• INSTRUCTIONS TO FOLLOW: Rewrite the records with every "none" changed to "absent" and all other text left unchanged.

┌─ DATA SUPPLIED

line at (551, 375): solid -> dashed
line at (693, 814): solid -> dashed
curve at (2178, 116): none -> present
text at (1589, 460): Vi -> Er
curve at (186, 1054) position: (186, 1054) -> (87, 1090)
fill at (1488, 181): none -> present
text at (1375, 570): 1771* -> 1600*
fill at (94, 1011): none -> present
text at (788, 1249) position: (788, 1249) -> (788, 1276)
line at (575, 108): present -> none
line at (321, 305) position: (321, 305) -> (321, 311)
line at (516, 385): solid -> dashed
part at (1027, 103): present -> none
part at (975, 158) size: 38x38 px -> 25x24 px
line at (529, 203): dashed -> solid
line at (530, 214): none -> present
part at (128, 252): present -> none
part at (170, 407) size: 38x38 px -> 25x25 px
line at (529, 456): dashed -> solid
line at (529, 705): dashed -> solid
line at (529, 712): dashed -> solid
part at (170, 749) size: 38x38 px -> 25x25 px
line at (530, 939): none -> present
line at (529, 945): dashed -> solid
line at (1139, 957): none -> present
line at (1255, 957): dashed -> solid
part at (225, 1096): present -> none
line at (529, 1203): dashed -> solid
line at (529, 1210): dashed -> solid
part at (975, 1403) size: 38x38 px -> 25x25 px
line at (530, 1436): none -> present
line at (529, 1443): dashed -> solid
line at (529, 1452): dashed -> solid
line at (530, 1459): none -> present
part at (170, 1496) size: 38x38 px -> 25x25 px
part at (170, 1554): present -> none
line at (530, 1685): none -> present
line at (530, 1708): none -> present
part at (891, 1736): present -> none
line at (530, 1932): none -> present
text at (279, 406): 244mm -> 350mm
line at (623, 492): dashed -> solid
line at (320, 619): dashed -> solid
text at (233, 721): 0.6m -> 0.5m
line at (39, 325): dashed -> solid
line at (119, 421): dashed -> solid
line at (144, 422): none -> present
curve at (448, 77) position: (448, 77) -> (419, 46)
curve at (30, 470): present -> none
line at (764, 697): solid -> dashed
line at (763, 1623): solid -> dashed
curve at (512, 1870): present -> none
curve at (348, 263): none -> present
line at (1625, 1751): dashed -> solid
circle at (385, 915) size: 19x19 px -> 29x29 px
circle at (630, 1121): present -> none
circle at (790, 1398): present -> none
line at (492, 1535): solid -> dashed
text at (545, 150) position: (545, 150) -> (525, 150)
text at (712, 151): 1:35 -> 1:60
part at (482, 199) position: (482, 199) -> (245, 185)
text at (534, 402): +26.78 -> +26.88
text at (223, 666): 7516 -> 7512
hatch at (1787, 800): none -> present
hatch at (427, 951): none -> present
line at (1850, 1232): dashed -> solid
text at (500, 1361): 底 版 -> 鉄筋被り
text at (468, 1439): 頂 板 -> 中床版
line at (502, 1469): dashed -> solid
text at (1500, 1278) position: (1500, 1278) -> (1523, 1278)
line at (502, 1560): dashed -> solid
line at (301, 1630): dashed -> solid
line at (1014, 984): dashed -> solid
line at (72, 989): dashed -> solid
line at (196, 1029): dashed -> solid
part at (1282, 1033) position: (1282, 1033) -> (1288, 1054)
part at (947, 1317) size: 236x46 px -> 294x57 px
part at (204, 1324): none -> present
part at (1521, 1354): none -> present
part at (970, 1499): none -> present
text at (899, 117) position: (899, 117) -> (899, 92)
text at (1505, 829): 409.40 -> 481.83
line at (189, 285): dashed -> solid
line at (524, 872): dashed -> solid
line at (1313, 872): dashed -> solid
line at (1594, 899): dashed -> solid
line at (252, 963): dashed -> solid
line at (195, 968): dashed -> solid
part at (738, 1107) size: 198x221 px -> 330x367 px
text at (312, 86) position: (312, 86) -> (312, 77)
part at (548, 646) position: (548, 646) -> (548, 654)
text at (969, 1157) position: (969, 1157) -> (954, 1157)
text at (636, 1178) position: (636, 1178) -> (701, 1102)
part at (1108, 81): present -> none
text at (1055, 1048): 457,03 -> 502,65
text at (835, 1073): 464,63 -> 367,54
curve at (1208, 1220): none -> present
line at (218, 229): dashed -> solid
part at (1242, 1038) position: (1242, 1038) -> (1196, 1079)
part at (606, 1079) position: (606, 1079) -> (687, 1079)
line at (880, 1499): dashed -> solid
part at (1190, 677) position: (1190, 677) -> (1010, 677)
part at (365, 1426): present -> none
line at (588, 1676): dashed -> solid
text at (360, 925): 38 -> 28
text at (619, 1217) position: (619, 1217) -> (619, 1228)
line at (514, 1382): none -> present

└─

• EXPECTED OUTPUT:
line at (551, 375): solid -> dashed
line at (693, 814): solid -> dashed
curve at (2178, 116): absent -> present
text at (1589, 460): Vi -> Er
curve at (186, 1054) position: (186, 1054) -> (87, 1090)
fill at (1488, 181): absent -> present
text at (1375, 570): 1771* -> 1600*
fill at (94, 1011): absent -> present
text at (788, 1249) position: (788, 1249) -> (788, 1276)
line at (575, 108): present -> absent
line at (321, 305) position: (321, 305) -> (321, 311)
line at (516, 385): solid -> dashed
part at (1027, 103): present -> absent
part at (975, 158) size: 38x38 px -> 25x24 px
line at (529, 203): dashed -> solid
line at (530, 214): absent -> present
part at (128, 252): present -> absent
part at (170, 407) size: 38x38 px -> 25x25 px
line at (529, 456): dashed -> solid
line at (529, 705): dashed -> solid
line at (529, 712): dashed -> solid
part at (170, 749) size: 38x38 px -> 25x25 px
line at (530, 939): absent -> present
line at (529, 945): dashed -> solid
line at (1139, 957): absent -> present
line at (1255, 957): dashed -> solid
part at (225, 1096): present -> absent
line at (529, 1203): dashed -> solid
line at (529, 1210): dashed -> solid
part at (975, 1403) size: 38x38 px -> 25x25 px
line at (530, 1436): absent -> present
line at (529, 1443): dashed -> solid
line at (529, 1452): dashed -> solid
line at (530, 1459): absent -> present
part at (170, 1496) size: 38x38 px -> 25x25 px
part at (170, 1554): present -> absent
line at (530, 1685): absent -> present
line at (530, 1708): absent -> present
part at (891, 1736): present -> absent
line at (530, 1932): absent -> present
text at (279, 406): 244mm -> 350mm
line at (623, 492): dashed -> solid
line at (320, 619): dashed -> solid
text at (233, 721): 0.6m -> 0.5m
line at (39, 325): dashed -> solid
line at (119, 421): dashed -> solid
line at (144, 422): absent -> present
curve at (448, 77) position: (448, 77) -> (419, 46)
curve at (30, 470): present -> absent
line at (764, 697): solid -> dashed
line at (763, 1623): solid -> dashed
curve at (512, 1870): present -> absent
curve at (348, 263): absent -> present
line at (1625, 1751): dashed -> solid
circle at (385, 915) size: 19x19 px -> 29x29 px
circle at (630, 1121): present -> absent
circle at (790, 1398): present -> absent
line at (492, 1535): solid -> dashed
text at (545, 150) position: (545, 150) -> (525, 150)
text at (712, 151): 1:35 -> 1:60
part at (482, 199) position: (482, 199) -> (245, 185)
text at (534, 402): +26.78 -> +26.88
text at (223, 666): 7516 -> 7512
hatch at (1787, 800): absent -> present
hatch at (427, 951): absent -> present
line at (1850, 1232): dashed -> solid
text at (500, 1361): 底 版 -> 鉄筋被り
text at (468, 1439): 頂 板 -> 中床版
line at (502, 1469): dashed -> solid
text at (1500, 1278) position: (1500, 1278) -> (1523, 1278)
line at (502, 1560): dashed -> solid
line at (301, 1630): dashed -> solid
line at (1014, 984): dashed -> solid
line at (72, 989): dashed -> solid
line at (196, 1029): dashed -> solid
part at (1282, 1033) position: (1282, 1033) -> (1288, 1054)
part at (947, 1317) size: 236x46 px -> 294x57 px
part at (204, 1324): absent -> present
part at (1521, 1354): absent -> present
part at (970, 1499): absent -> present
text at (899, 117) position: (899, 117) -> (899, 92)
text at (1505, 829): 409.40 -> 481.83
line at (189, 285): dashed -> solid
line at (524, 872): dashed -> solid
line at (1313, 872): dashed -> solid
line at (1594, 899): dashed -> solid
line at (252, 963): dashed -> solid
line at (195, 968): dashed -> solid
part at (738, 1107) size: 198x221 px -> 330x367 px
text at (312, 86) position: (312, 86) -> (312, 77)
part at (548, 646) position: (548, 646) -> (548, 654)
text at (969, 1157) position: (969, 1157) -> (954, 1157)
text at (636, 1178) position: (636, 1178) -> (701, 1102)
part at (1108, 81): present -> absent
text at (1055, 1048): 457,03 -> 502,65
text at (835, 1073): 464,63 -> 367,54
curve at (1208, 1220): absent -> present
line at (218, 229): dashed -> solid
part at (1242, 1038) position: (1242, 1038) -> (1196, 1079)
part at (606, 1079) position: (606, 1079) -> (687, 1079)
line at (880, 1499): dashed -> solid
part at (1190, 677) position: (1190, 677) -> (1010, 677)
part at (365, 1426): present -> absent
line at (588, 1676): dashed -> solid
text at (360, 925): 38 -> 28
text at (619, 1217) position: (619, 1217) -> (619, 1228)
line at (514, 1382): absent -> present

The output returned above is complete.